[WHAT TO DO]:
**a.** In the passage on an evolutionary view of creation, what does John Haught say the insights of science nourish?
**b.** Write out the passage on an evolutionary view of creation word for word, from "An evolutionary view" to "pre-Darwinian religious thought.".

[SELECTED EXCERPT]:
In my next posts I will consider the reductive arguments of Sean Carroll and Kristof Koch.
An evolutionary view of creation
John Haught fully embraces the insights of science and especially those of Darwinian evolution. He contends that these scientific insights are not only compatible with the experience of biblical faith, but that they nourish a theology that is richer than pre-Darwinian religious thought.
Scientists begin with the commitment to the belief that the world is to some extent intelligible and that truth is worth the hard work of science. These faith commitments of scientists do not prove anything about the ultimate nature of reality, but they are more compatible with a religious vision than with a materialistic one. Unlike the materialist interpretation of reality, the religious view sees the work of the scientist as part of a larger cosmic narrative characterized by a hopeful outcome.

[DATASET ROWS]:
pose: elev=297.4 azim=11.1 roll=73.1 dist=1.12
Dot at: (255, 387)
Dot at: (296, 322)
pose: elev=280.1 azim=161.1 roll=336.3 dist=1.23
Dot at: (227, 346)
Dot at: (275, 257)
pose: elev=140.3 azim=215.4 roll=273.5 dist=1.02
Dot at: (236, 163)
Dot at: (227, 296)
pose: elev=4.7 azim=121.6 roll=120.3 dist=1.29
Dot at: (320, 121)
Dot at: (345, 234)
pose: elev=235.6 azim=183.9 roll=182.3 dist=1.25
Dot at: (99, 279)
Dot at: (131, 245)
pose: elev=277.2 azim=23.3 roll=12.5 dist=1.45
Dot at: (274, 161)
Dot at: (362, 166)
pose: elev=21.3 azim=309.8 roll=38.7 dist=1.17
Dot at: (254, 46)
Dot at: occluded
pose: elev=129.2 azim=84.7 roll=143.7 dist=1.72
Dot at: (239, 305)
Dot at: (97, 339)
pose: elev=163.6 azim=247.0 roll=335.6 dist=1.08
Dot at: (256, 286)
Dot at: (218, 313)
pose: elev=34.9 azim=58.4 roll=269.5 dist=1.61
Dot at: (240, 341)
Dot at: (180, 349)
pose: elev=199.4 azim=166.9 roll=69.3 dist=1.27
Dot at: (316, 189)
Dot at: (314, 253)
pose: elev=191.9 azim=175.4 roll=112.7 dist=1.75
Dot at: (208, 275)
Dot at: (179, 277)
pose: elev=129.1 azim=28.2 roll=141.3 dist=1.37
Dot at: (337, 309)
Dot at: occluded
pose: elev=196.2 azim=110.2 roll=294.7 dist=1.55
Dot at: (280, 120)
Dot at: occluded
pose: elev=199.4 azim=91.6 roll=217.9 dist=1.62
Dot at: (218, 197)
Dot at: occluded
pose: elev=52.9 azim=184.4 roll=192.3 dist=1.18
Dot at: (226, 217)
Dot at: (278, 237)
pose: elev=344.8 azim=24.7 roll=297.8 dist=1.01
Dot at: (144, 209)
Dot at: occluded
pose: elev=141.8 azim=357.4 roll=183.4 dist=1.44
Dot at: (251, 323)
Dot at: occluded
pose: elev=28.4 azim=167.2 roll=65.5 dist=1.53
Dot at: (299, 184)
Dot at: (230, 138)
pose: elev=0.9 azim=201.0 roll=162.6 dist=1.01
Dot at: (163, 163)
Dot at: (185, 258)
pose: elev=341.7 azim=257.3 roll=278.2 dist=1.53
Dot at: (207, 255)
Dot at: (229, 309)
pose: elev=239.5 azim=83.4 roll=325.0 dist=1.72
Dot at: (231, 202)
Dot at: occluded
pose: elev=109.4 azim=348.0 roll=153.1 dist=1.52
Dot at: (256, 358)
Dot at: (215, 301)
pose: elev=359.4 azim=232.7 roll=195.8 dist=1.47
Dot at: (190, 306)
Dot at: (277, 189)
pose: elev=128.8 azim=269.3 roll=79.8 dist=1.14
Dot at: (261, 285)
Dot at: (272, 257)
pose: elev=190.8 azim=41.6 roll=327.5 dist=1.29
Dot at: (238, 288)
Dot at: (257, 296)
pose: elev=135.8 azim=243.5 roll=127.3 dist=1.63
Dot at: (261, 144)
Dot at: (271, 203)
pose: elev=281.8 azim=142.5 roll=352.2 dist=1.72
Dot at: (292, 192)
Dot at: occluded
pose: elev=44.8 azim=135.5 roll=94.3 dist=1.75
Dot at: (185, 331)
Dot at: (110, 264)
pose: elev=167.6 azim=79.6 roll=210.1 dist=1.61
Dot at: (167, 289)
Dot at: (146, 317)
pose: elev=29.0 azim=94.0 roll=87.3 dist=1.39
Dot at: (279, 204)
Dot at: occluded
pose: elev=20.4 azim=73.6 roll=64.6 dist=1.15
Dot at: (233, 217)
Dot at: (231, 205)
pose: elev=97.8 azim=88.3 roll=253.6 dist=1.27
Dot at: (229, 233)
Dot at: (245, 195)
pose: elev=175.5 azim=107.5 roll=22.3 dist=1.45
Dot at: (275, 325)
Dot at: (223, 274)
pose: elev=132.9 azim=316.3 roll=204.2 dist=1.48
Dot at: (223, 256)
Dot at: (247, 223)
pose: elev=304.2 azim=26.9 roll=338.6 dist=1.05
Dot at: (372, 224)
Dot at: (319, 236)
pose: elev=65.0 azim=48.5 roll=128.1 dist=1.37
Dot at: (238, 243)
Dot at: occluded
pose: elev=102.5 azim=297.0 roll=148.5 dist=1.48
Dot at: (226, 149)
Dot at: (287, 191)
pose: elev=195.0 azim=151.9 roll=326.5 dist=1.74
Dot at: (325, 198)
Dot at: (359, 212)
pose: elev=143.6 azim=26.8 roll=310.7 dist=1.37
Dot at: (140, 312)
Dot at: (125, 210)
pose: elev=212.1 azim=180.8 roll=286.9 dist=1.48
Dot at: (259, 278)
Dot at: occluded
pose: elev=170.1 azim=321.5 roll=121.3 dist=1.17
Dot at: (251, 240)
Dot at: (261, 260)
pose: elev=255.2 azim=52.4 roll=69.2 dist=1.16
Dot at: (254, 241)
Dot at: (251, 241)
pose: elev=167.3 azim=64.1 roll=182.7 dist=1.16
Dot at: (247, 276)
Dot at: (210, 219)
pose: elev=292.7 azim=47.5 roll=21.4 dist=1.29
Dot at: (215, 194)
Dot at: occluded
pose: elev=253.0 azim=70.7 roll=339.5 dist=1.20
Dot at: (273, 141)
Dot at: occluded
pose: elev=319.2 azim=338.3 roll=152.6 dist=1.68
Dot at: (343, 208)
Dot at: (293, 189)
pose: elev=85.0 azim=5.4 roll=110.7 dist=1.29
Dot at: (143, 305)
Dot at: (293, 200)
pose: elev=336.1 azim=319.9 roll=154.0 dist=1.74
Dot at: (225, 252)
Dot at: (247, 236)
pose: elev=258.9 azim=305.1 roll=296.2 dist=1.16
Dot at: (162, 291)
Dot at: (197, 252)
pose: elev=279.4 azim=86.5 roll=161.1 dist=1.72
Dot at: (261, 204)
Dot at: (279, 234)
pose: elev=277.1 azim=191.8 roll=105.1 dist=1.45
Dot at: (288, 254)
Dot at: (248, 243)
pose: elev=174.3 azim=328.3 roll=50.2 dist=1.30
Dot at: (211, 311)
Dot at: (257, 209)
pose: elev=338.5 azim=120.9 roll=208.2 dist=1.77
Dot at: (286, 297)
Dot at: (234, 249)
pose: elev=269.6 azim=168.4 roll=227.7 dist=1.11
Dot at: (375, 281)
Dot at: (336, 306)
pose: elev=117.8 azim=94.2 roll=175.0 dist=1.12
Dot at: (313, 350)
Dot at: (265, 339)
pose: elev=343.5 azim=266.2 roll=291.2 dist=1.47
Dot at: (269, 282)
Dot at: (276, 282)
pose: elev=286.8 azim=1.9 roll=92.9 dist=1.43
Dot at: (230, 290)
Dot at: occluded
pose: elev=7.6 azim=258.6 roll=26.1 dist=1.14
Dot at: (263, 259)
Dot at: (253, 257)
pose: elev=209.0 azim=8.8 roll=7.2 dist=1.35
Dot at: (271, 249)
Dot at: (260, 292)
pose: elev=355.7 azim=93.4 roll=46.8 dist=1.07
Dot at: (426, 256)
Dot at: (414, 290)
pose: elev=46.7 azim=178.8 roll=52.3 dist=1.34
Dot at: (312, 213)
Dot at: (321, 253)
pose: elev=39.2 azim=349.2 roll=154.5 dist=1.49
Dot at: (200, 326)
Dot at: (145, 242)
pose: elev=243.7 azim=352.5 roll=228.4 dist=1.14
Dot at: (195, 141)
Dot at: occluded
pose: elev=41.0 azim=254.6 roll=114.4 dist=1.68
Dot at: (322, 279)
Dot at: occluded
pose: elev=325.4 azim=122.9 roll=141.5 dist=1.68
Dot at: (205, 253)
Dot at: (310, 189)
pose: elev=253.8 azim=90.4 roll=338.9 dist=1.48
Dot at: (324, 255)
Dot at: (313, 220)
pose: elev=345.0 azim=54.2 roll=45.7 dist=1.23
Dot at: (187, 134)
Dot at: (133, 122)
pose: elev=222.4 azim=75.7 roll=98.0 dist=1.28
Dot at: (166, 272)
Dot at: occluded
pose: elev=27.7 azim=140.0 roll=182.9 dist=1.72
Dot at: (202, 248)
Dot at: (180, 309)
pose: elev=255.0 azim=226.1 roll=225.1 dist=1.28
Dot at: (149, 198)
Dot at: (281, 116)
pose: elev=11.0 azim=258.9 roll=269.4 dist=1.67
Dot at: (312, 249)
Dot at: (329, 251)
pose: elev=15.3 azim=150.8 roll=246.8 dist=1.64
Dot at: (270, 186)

[RESPONSES PER TASK]:
**a.** A theology that is richer than pre-Darwinian religious thought.

**b.**
An evolutionary view of creation
John Haught fully embraces the insights of science and especially those of Darwinian evolution. He contends that these scientific insights are not only compatible with the experience of biblical faith, but that they nourish a theology that is richer than pre-Darwinian religious thought.